_Exercice court a:_ Recopiez fidèlement la partie de la liste qui commence à sa première ligne et se termine à la ligne contenant « v(43.24, 39.9) * », ces deux lignes comprises.

_Texte fourni:_
156 experts de l’intelligence artificielle : juristes, scientifiques, leader industriels de 14 pays, ont adressé une lettre à la Commission européenne, dévoilée le 12 avril, pour alerter sur « le risque de donner un statut juridique aux robots ».
Dans un paragraphe du rapport européen publié en janvier 2017, la recommandation 59f propose d’attribuer une « personnalité juridique spécifique » à certains robots (cf. Rapport Delvaux adopté : le Parlement Européen entre dans la fiction transhumaniste). « Ce statut pourrait leur permettre d’être assurés individuellement et d’être tenus pour responsables en cas de dommages faits à des personnes ou à des biens ». Il donnerait à « l’intelligence artificielle un statut de “personne morale” qu’ont déjà les sociétés dans les tribunaux du monde entier ». Comme l’explique Me Georgie Courtois, avocat et pilote du groupe juridique de l’association Hub FranceIA, « l’idée serait de doter le robot d’une identité et d’un capital social (comme une entreprise) qui lui permettrait, notamment, de faire face à une action en responsabilité ». Or, pour l’essentiel « les règles de responsabilité actuelles fonctionnent avec le robot en raison de ses capacités et de son autonomie actuelle ».

_Lignes d'entrée:_
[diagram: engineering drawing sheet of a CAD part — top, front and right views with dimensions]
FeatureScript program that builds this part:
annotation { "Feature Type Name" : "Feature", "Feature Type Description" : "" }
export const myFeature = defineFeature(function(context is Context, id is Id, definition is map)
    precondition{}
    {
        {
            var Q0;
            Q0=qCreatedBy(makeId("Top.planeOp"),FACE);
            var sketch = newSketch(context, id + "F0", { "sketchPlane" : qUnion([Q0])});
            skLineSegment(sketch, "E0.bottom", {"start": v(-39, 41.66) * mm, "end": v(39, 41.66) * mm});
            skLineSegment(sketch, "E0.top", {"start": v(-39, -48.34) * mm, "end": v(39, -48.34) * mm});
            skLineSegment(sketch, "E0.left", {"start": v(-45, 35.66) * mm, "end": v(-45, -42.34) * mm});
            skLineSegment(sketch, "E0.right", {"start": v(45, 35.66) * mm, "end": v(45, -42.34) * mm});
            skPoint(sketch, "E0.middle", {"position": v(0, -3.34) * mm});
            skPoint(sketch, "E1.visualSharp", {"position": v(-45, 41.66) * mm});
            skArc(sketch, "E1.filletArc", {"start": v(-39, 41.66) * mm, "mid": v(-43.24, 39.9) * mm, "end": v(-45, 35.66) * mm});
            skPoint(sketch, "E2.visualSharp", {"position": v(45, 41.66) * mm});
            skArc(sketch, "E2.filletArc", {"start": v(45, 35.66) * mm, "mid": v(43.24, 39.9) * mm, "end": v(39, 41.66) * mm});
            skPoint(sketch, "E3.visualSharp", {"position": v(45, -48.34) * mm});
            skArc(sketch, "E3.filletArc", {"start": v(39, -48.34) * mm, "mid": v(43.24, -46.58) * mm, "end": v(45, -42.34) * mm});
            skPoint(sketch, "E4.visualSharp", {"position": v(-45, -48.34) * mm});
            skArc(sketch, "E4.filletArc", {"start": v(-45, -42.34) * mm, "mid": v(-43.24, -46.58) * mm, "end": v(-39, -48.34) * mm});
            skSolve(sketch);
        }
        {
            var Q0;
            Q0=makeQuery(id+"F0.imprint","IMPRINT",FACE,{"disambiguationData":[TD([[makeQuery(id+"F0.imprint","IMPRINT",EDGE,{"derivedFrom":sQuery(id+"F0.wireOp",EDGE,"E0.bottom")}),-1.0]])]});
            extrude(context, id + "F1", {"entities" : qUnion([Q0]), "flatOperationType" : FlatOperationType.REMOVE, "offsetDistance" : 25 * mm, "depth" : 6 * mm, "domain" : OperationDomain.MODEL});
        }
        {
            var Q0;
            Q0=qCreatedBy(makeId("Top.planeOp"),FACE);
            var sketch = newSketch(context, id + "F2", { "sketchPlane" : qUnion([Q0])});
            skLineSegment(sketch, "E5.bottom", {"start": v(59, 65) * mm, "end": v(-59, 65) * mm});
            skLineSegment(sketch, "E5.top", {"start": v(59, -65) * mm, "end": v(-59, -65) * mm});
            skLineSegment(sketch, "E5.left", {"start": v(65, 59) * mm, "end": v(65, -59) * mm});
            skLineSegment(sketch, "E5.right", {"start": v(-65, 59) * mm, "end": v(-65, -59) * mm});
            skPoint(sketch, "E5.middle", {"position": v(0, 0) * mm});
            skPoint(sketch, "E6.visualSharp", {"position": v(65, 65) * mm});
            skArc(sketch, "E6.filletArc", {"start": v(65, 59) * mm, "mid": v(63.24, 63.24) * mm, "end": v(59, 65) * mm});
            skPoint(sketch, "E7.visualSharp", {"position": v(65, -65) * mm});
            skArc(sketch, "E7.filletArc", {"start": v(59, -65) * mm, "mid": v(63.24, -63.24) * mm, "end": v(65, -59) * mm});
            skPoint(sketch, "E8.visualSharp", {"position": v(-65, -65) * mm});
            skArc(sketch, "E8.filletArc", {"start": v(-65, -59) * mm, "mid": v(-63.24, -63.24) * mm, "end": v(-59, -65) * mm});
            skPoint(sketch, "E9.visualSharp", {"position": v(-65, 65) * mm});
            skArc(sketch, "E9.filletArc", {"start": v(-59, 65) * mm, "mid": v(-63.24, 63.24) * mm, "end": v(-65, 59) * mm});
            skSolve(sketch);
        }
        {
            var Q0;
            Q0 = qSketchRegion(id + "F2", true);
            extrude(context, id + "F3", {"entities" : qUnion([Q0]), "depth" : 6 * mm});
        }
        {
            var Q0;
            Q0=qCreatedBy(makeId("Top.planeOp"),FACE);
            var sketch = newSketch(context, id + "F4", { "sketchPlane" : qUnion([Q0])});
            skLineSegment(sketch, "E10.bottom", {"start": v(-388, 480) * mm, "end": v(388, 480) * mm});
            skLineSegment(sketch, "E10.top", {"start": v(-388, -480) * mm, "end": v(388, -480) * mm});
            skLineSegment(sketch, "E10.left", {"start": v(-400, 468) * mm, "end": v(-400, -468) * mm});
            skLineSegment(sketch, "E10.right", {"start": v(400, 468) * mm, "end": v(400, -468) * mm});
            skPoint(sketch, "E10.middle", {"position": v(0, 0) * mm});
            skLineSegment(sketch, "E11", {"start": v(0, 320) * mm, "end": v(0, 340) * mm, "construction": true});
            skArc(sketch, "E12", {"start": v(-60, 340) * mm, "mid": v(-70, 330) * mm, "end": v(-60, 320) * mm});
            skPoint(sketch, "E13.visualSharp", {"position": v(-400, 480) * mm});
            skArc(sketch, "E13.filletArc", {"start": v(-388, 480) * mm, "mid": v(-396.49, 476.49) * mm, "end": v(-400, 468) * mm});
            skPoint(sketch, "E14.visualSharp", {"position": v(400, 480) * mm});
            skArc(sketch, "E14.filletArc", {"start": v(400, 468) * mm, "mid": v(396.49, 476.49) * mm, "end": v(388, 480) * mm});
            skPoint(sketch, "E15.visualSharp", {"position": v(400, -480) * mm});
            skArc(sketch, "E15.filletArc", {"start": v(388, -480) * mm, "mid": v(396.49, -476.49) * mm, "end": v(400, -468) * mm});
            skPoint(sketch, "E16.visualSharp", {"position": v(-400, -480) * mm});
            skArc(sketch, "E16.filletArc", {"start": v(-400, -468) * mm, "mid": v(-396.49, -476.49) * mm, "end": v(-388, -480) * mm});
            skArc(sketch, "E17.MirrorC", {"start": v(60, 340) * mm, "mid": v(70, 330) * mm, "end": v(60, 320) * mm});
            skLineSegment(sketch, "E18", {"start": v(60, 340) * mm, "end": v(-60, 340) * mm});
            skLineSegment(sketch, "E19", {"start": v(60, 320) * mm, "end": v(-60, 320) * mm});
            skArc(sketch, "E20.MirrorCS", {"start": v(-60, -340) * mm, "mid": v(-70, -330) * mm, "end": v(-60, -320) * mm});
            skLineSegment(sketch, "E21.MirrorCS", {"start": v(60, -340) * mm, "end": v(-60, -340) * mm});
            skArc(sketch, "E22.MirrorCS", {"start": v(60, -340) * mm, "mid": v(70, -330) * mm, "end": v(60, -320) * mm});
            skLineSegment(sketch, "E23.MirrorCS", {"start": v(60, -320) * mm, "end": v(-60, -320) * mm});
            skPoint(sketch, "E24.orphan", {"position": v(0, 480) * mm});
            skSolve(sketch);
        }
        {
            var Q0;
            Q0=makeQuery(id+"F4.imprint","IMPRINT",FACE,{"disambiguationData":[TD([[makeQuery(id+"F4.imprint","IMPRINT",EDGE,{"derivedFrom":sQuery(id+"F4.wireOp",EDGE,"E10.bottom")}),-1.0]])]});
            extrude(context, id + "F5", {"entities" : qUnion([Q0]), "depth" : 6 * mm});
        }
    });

_Exercice court b:_ Dans le texte sur le statut juridique des robots, quelle recommandation du rapport européen publié en janvier 2017 propose d'attribuer une « personnalité juridique spécifique » à certains robots ?

_Réponse de l'exercice a:_
[diagram: engineering drawing sheet of a CAD part — top, front and right views with dimensions]
FeatureScript program that builds this part:
annotation { "Feature Type Name" : "Feature", "Feature Type Description" : "" }
export const myFeature = defineFeature(function(context is Context, id is Id, definition is map)
    precondition{}
    {
        {
            var Q0;
            Q0=qCreatedBy(makeId("Top.planeOp"),FACE);
            var sketch = newSketch(context, id + "F0", { "sketchPlane" : qUnion([Q0])});
            skLineSegment(sketch, "E0.bottom", {"start": v(-39, 41.66) * mm, "end": v(39, 41.66) * mm});
            skLineSegment(sketch, "E0.top", {"start": v(-39, -48.34) * mm, "end": v(39, -48.34) * mm});
            skLineSegment(sketch, "E0.left", {"start": v(-45, 35.66) * mm, "end": v(-45, -42.34) * mm});
            skLineSegment(sketch, "E0.right", {"start": v(45, 35.66) * mm, "end": v(45, -42.34) * mm});
            skPoint(sketch, "E0.middle", {"position": v(0, -3.34) * mm});
            skPoint(sketch, "E1.visualSharp", {"position": v(-45, 41.66) * mm});
            skArc(sketch, "E1.filletArc", {"start": v(-39, 41.66) * mm, "mid": v(-43.24, 39.9) * mm, "end": v(-45, 35.66) * mm});
            skPoint(sketch, "E2.visualSharp", {"position": v(45, 41.66) * mm});
            skArc(sketch, "E2.filletArc", {"start": v(45, 35.66) * mm, "mid": v(43.24, 39.9) * mm, "end": v(39, 41.66) * mm});

_Réponse de l'exercice b:_ La recommandation 59f.